Geçtiğimiz yıllarda Türkiye Barolar Birliği Başkanı Feyzioğlu, Danıştay'ın kuruluş yıl dönümünde kürsüde hükümeti hukuk temelinde eleştirince zamanın başbakanı Erdoğan, yanında cumhurbaşkanı Abdullah Gül olduğu halde protokol nezaket kurallarını da umursamayarak (Kendisini her zaman tek adam gördü) sözlü ifadelerle şiddetli bir şekilde eleştirerek ayağa kalkıp salonu yanında oturan cumhurbaşkanına rağmen terk etmişti.

Peki bugün, cumhurbaşkanı olarak tanımlanmış görevi gereği; devletin birliği ve bütünlüğünü temsil etmesi gereken Erdoğan Ayasofya Camii'nde Atatürk'e kin ve öfke dolu ithamlarda bulunan imama "Hoca efendi sen ne yapmak istiyorsun. O kürsüleri kurup sizlere emanet eden bir insana yaptığın nankörlük ve ihanetin farkında mısın. O kürsüye layık değilsin, in oradan aşağı" demesi Türkiye Barolar Birliği Başkanı'na gösterdiği o tepkiden daha önemli ve anlamlı olmaz mıydı?
 
MHP Genel Başkanı Devlet Bahçeli son grup toplantısında umduğundan daha şiddetli tepki göstererek söz konusu imama haddini bildirdi. Ancak aynı Devlet Bahçeli şunu da bilmelidir ki; o imam cür'etini o konuşması sırasında orada bulunan Cumhurbaşkanı Erdoğan'dan almaktadır.
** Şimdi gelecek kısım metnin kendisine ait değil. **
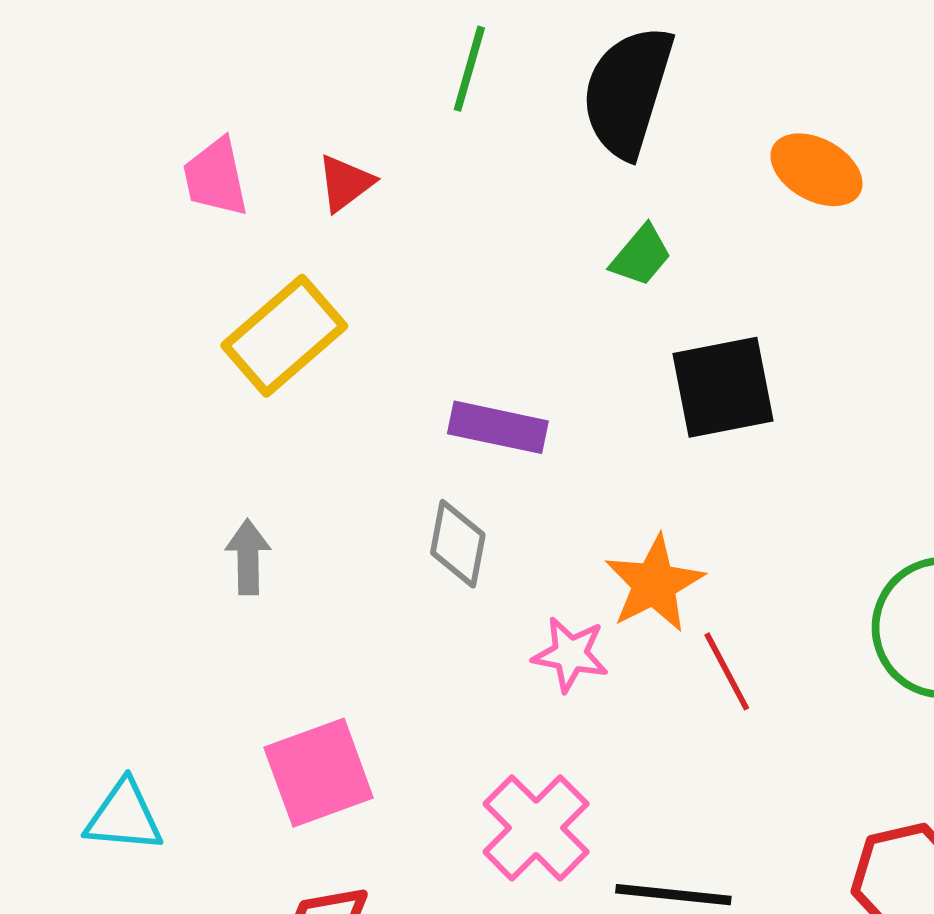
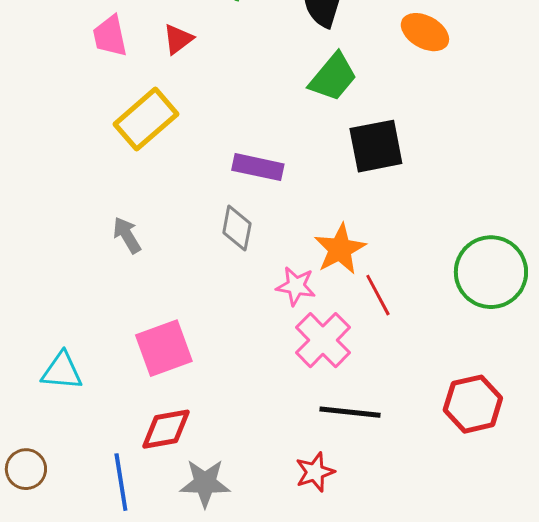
green trapezoid: (641, 256) -> (333, 77), size x1.5
gray arrow: (248, 557) -> (127, 235), turned -30
pink cross: (536, 828) -> (323, 340), moved

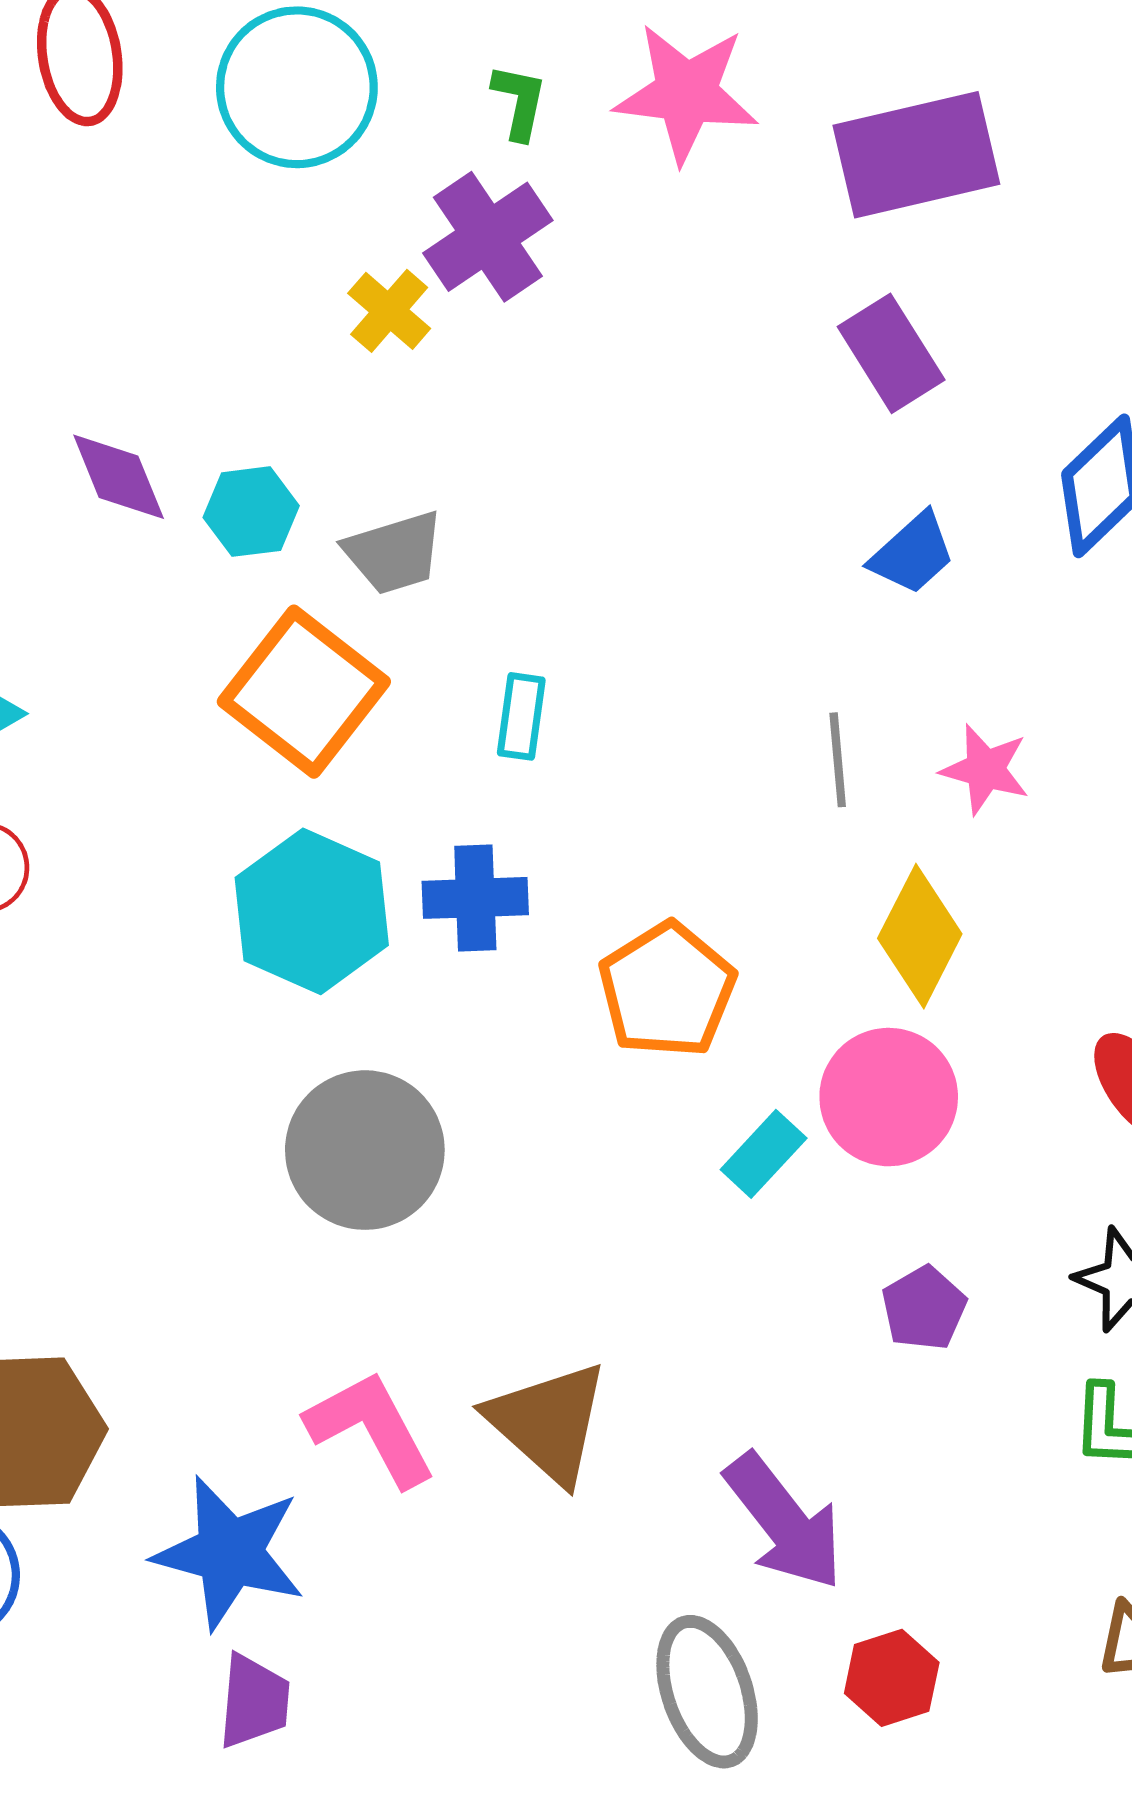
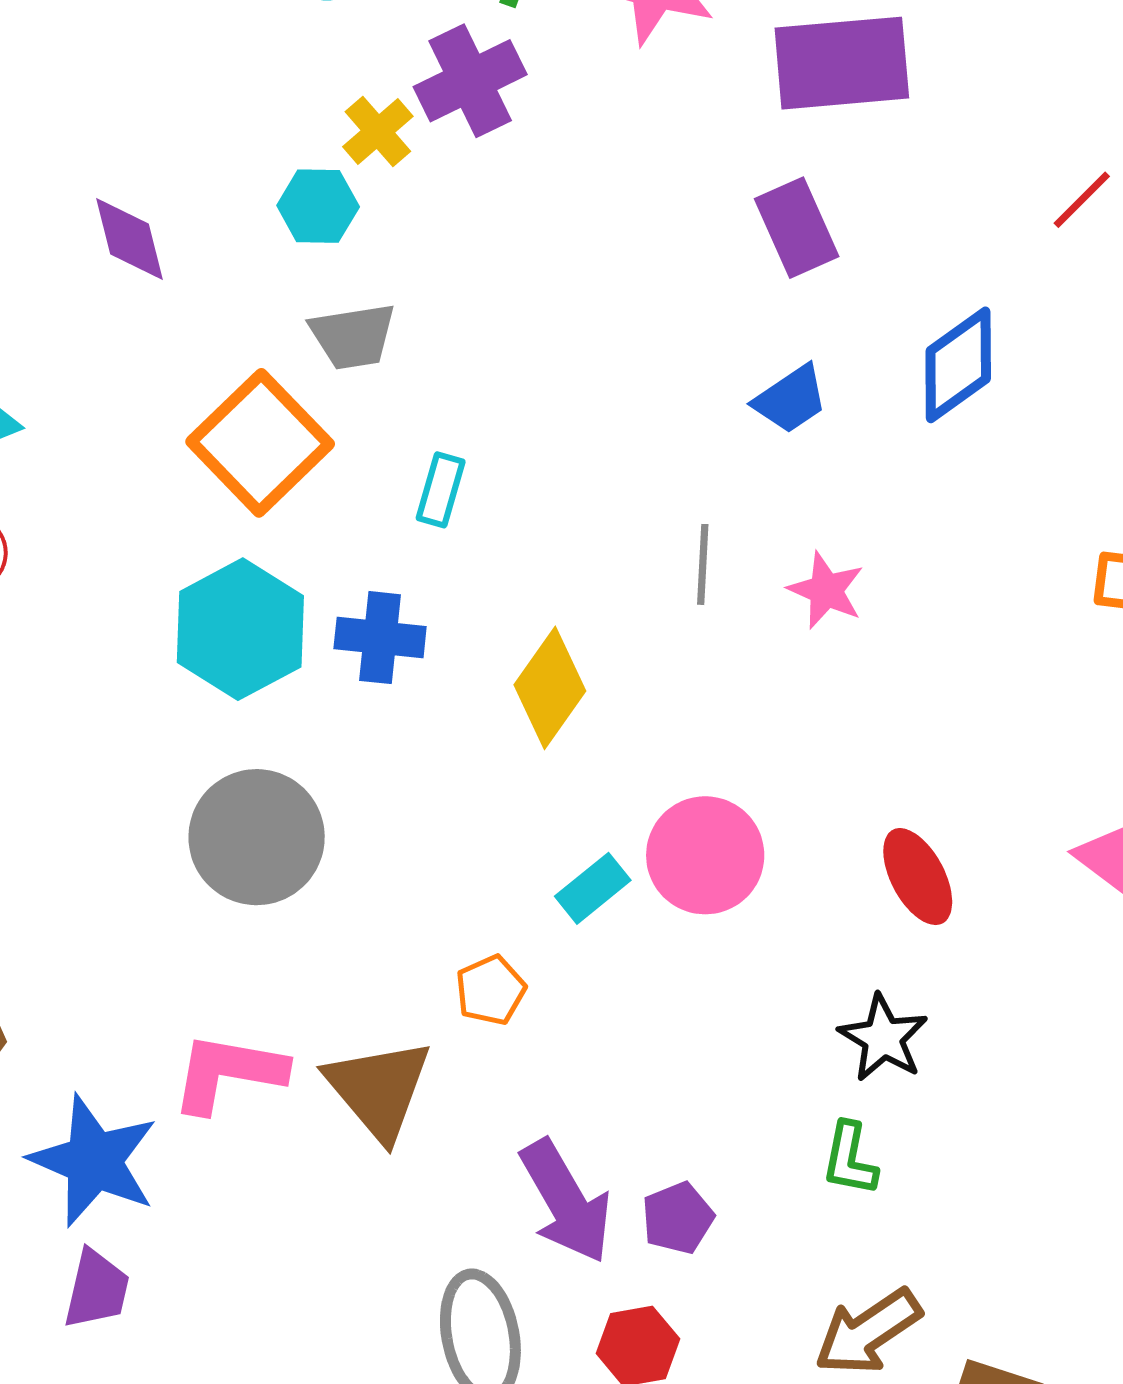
cyan hexagon: (251, 512) -> (318, 206), moved
yellow diamond: (920, 936) -> (550, 688), moved
orange pentagon: (667, 990) -> (491, 990), moved, size x0.6
purple pentagon: (924, 1308) -> (678, 1218), moved
pink L-shape: (371, 1428) -> (228, 1073), turned -60

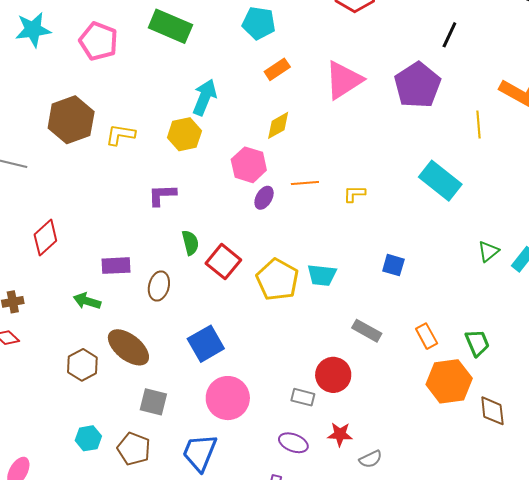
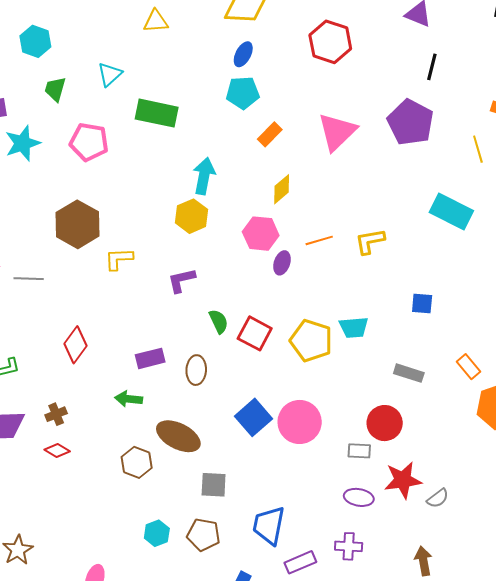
yellow L-shape: (120, 135) -> (119, 259), moved
yellow L-shape: (354, 194) -> (370, 241), size x1.4
pink circle: (228, 398) -> (300, 422), moved
red star: (340, 434) -> (403, 480), size x1.5

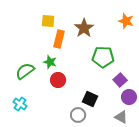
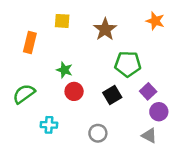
orange rectangle: (59, 39) -> (30, 42), moved
green semicircle: (25, 71) -> (24, 94), moved
black square: (90, 99) -> (112, 95), moved, turned 35
cyan cross: (20, 104) -> (49, 125), moved, turned -32

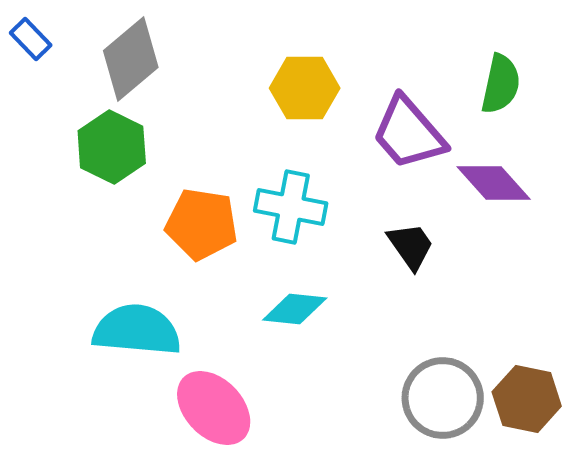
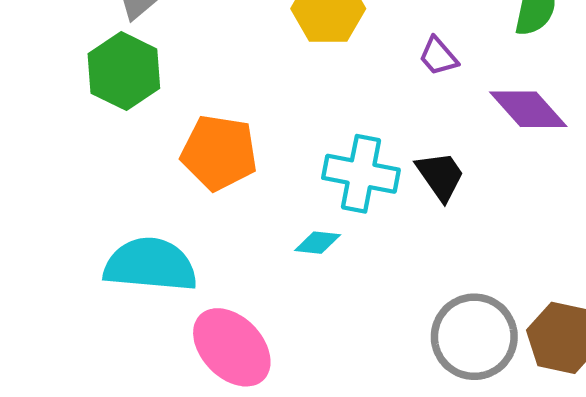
purple trapezoid: (409, 133) -> (438, 56), size x0.5
cyan cross: (291, 207) -> (361, 174), moved
cyan diamond: (295, 309) -> (318, 243), size x0.7

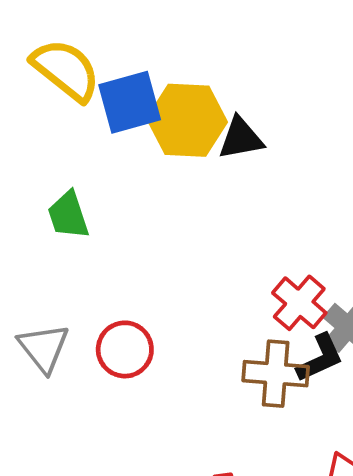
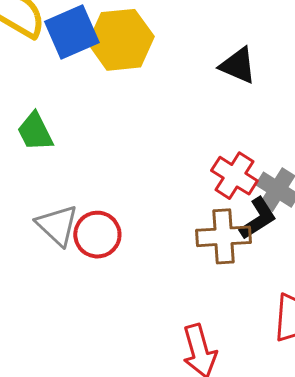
black triangle: (241, 138) -> (238, 65), moved, turned 42
gray triangle: (44, 348) -> (57, 225), moved

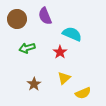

Erdoğan da bir anlamda bunu doğrulayarak tepki göstermemiş, sessizliği ile adeta imamı doğrulamıştır.
 
Devlet Bahçeli'nin önemli bir Türk düşünürü ve yazarının çok güzel bir hikayesini anlatarak ortaya koyduğu tavrının yapıcı ve devamında kalıcı olması için malum imamı dinlemekle yetinmiş Erdoğan'a da bir kaç sözü olmalıydı.